Ainda que os três caminhos de análise de uma obra de arte sejam bem separados, eles se reúnem no momento da avaliação. Uma boa obra deve possuir três características: um apuro técnico, uma mensagem adequada e uma utilização. quanto mais uma obra se aproximar destes três tópicos, mais valor ela terá. Cada sociedade dá um valor maior ou menor para cada item. Por exemplo, a Rússia comunista, valorizava o caráter prático, criando uma arte monumental “Kitsch”, os poetas parnasianos valorizavam a técnica, a arte publicitária valoriza a mensagem e assim por diante.
Existe uma razão histórica porque apenas no século XIX e XX terem sido consideradas como manifestações artísticas as artes de fora da linha naturalista que vinha sendo seguida desde os gregos.
No final do século XVIII ocorreu o romantismo que manifestou-se de duas formas, por um lado o romantismo bucólico e rousseauísta e por outro o romantismo “mal du siècle”, shoppenaueriano e negativista. Isso ocorreu devido a uma regra econômica descoberta por David Ricardo que preconizava que o salário a ser pago por um trabalhador na indústria seria proporcional ao preço dos alimentos que ele consumia. Como as burguesias rural e industrial tinham interesses contrários, a arte e o pensamento dessa época manifestaram também essa dualidade, surgindo assim uma arte que preconizava os valores do campo e o bom selvagem e outra exatamente contrária que preconizava o homem como um ser bruto e de natureza perversa.
Os românticos rousseauístas, cujo interesse econômico era o de manter o status quo foram buscar nas raízes a sua expressão. O orientalismo, as Valkírias de Wagner, as artes indígenas e tradicionais foram aqui buscadas como símbolos dos bons tempos passados.
Por sua vez, os românticos shoppenaurenianos evoluíram para o naturalismo que é quase como uma caricatura do realismo dos séculos que o precederam e quer dizer, por última instância, que a realidade pode ser reavaliada.
A conclusão é que o critério ideológico pode e deve ser sempre considerado ao analisarmos uma obra de arte, pois o artista e o crítico sempre pertencem a um dos times surgidos após a revolução industrial e não são totalmente idôneos na sua avaliação.

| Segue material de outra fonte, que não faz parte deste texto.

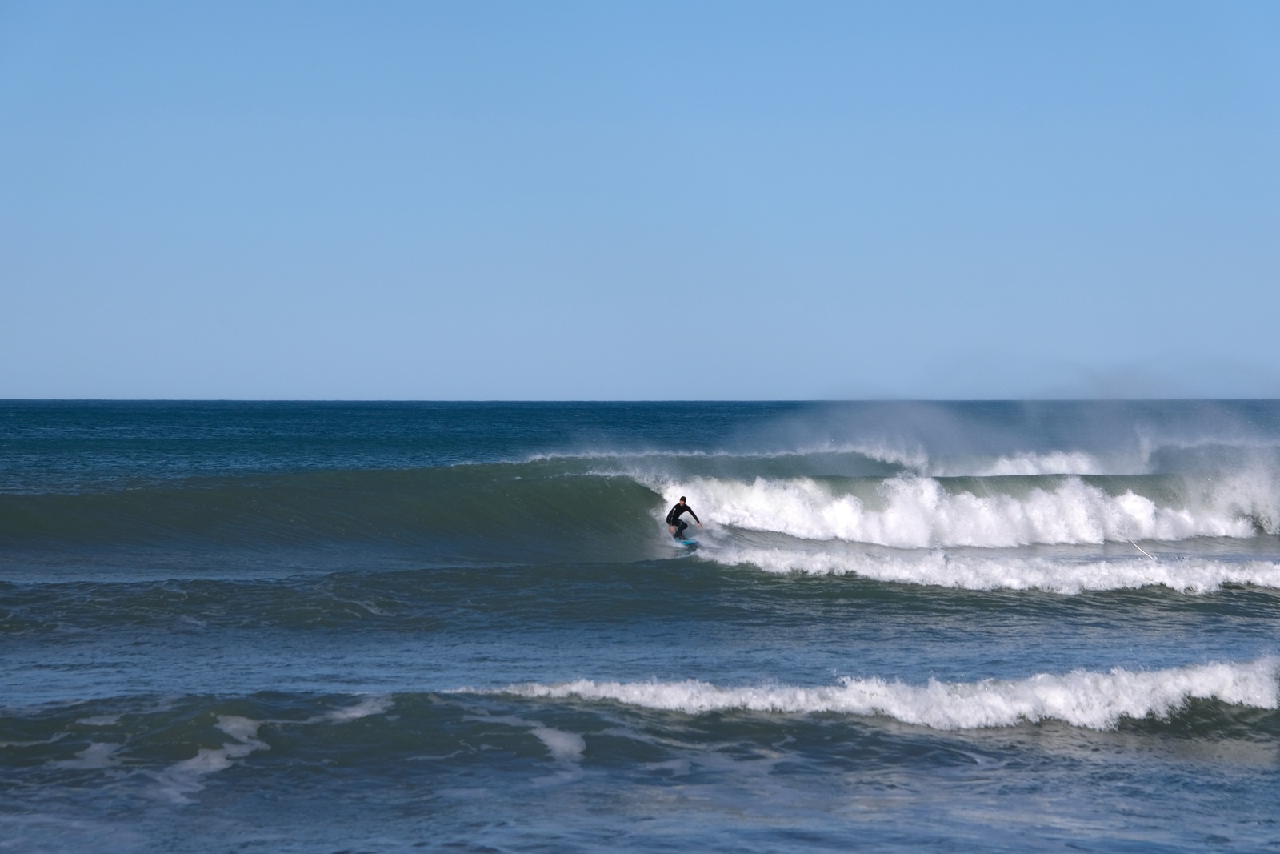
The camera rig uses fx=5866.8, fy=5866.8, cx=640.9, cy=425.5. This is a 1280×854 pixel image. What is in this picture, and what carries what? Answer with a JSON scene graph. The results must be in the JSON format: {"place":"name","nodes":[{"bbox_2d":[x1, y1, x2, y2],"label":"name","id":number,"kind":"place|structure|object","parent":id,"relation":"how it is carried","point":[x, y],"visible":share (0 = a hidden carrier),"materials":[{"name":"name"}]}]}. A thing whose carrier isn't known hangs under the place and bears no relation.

Dessa maneira, percebemos que o critério de belo artístico precisa ser avaliado, primeiro dentro de uma interpretação de seu nível analítico: sintático, semântico ou pragmático, a seguir, precisamos avaliar cada obra quanto ao seu apuro técnico, seu conjunto de significados e conseqüências práticas, por fim, precisamos observar se o avaliador está vendo por uma ótica de ideologia urbana e industrial ou rural e conservadora, pois todos esses critérios influenciarão no gosto pelo belo.